A benign enlargement of the male breast secondary to glandular proliferation.

Attributed to altered sex-steroid signaling pathways with increased risk unopposed estrogen action on breast tissue.

Occurs in as many as 70% of pubertal males and approximately one-third of adults age 50-80 years.

Results from the imbalance of estrogen and androgen action at breast tissue.

May result from increase in free estrogens, decreases in free endogenous androgens, increased sensitivity to estrogens or androgen insensitivity at the breast tissue level.

Associated with physiologic changes of neonatal, pubertal and involutional status.

Related to testicular, adrenal and tumors with ectopic production of human chorionic gonadotropin.

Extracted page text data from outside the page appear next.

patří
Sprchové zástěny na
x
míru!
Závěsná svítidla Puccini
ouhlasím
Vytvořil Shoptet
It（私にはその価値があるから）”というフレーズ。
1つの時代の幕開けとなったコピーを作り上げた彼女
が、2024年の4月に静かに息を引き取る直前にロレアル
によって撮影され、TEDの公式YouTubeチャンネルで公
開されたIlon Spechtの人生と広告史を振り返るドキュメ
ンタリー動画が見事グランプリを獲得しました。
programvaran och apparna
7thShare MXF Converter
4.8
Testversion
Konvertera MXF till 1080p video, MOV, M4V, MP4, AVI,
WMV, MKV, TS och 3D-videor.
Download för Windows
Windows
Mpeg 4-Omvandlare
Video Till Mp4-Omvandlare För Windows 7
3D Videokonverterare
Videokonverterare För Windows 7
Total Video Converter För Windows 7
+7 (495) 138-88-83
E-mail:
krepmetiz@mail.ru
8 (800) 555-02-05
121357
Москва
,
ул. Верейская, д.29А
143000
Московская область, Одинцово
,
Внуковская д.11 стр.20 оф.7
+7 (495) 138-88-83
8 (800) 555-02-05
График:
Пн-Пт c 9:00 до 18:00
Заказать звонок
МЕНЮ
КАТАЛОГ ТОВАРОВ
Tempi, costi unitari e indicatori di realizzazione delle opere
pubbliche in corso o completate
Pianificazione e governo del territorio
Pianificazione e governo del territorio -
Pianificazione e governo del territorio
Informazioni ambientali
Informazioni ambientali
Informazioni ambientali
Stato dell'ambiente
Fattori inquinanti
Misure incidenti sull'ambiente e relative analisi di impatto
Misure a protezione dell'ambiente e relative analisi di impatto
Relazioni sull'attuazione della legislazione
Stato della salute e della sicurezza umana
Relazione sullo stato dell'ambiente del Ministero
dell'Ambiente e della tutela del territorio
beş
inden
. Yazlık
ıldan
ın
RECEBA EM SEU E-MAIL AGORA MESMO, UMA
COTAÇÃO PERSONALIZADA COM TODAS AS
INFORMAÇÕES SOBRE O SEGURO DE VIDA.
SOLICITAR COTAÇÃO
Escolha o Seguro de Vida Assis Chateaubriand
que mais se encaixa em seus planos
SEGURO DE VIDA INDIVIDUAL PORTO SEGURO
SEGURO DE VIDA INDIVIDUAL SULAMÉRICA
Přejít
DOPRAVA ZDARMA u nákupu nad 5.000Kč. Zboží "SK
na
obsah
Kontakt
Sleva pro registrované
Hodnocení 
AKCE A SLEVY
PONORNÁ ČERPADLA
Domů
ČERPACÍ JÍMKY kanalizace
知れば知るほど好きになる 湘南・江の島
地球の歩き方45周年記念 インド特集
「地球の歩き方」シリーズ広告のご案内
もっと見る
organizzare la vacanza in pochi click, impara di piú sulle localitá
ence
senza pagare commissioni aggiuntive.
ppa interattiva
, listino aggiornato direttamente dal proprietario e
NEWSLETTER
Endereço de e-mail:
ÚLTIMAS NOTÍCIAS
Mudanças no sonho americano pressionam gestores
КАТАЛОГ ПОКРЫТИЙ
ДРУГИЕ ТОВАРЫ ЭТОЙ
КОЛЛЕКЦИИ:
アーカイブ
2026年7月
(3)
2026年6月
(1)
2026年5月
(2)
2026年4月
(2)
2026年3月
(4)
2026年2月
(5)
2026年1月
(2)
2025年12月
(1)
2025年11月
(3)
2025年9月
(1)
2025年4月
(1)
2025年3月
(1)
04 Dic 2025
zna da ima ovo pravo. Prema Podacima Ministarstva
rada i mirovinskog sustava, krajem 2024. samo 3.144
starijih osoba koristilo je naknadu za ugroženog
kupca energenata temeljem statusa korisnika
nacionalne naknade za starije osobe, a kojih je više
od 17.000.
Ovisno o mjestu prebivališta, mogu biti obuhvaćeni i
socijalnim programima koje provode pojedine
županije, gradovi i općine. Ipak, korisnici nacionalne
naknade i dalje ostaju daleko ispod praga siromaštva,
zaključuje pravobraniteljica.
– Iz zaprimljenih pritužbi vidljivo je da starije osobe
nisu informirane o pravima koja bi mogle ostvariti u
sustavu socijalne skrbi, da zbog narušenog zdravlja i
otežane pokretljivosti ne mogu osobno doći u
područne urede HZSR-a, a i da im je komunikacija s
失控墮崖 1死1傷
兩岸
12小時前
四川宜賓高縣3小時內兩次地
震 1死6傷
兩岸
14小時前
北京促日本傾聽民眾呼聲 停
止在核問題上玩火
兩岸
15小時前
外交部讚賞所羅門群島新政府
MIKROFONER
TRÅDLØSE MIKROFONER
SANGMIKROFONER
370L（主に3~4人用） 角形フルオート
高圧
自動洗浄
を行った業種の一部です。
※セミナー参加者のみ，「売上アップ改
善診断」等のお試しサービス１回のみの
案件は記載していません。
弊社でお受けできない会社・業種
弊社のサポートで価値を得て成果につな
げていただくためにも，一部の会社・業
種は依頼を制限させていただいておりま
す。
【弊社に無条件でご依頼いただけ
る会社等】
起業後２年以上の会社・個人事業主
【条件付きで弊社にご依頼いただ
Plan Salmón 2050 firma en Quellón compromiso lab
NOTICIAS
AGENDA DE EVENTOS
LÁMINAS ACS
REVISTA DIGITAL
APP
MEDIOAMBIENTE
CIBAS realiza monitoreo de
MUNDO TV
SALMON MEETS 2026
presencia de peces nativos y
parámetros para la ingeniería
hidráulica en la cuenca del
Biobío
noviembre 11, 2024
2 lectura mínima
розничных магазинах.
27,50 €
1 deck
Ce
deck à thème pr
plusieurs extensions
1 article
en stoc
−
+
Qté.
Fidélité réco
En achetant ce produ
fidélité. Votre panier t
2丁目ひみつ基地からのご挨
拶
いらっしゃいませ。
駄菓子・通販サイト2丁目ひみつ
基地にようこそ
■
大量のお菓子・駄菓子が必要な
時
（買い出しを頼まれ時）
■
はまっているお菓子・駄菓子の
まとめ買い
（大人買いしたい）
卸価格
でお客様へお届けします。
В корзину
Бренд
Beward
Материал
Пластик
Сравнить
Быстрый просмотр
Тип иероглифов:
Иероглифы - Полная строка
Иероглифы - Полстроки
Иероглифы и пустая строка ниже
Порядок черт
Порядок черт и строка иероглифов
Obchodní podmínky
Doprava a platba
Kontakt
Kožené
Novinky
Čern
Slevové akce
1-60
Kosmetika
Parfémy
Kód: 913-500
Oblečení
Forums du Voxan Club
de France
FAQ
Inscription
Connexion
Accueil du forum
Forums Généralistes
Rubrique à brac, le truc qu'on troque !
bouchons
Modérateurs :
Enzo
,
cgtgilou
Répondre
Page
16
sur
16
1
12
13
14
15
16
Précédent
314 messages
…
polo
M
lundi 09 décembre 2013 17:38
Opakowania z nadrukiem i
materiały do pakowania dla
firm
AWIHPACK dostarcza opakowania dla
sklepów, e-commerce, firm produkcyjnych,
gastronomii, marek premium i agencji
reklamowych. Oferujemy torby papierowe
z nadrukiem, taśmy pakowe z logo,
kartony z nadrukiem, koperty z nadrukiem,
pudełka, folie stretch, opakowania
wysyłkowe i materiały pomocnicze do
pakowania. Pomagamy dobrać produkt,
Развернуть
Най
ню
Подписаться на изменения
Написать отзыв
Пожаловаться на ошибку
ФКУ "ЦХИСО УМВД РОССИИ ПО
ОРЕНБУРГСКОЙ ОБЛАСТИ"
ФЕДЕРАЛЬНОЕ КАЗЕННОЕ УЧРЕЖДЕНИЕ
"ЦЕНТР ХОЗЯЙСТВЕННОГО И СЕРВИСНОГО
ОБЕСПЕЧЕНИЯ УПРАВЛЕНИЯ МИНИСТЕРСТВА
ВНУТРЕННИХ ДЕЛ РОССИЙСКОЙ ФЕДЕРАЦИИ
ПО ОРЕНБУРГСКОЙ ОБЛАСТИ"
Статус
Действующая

Related to gonadal failure, secondary hypogonadism, liver disease, malnutrition with refeeding, dialysis, hyperthyroidism, androgen insensitivity syndromes, excessive extraglandular aromatase activity, testosterone production defects, idiopathic and drugs including estrogens, estrogen agonists, gonadotropins, antiandrogens, cytotoxic agents and alcohol.

Must be differentiated from breast cancer.

Usually have diffuse swelling and tenderness.

Typically presents as a subareola mass that is soft, compressible, and movable.

Skin dimpling and nipple retraction are generally not present with gynecomastia.

Pubertal disease is painful, tender and usually disappears within 1 year.

Adults with gynecomastia need to have assessment for alcohol, drug or medication abuse, liver kidney or lung dysfunction and for hypogonadism or hyperthyroid disease.

Can present bilaterally or unilaterally.

Three distinct patterns: nodular, dendritic and diffuse.

Occurs in up to 80% of patients who receive nonsteroidal anti-androgens such as bicalutamide, flutamide, or nilutamide, usually within the first 6-9 months after treatment onset.

Trial of an antiestrogen such as tamoxifen may be beneficial.

Persistence for more than 1 year is associated with fibrosis and will not respond to medications but requires surgical resection for treatment.

Most common type of breast lesion in men.

Prepubertal type is rare and should be considered pathological requiring assessment for the source of estrogen.

Very common in newborns and is typically seen in peripubertal boys and men over 50 years of age.

A specific cause for prepubertal disease is rarely found and 90% have idiopathic disease.

Etiology thought to be an imbalance of the levels of estrogen relative to androgen.

Elevated levels of estrogen in males can be due to obesity, exaggerates hormone/drug use, systemic diseases, gonadal failure, and estrogen secreting neoplasms among other reasons.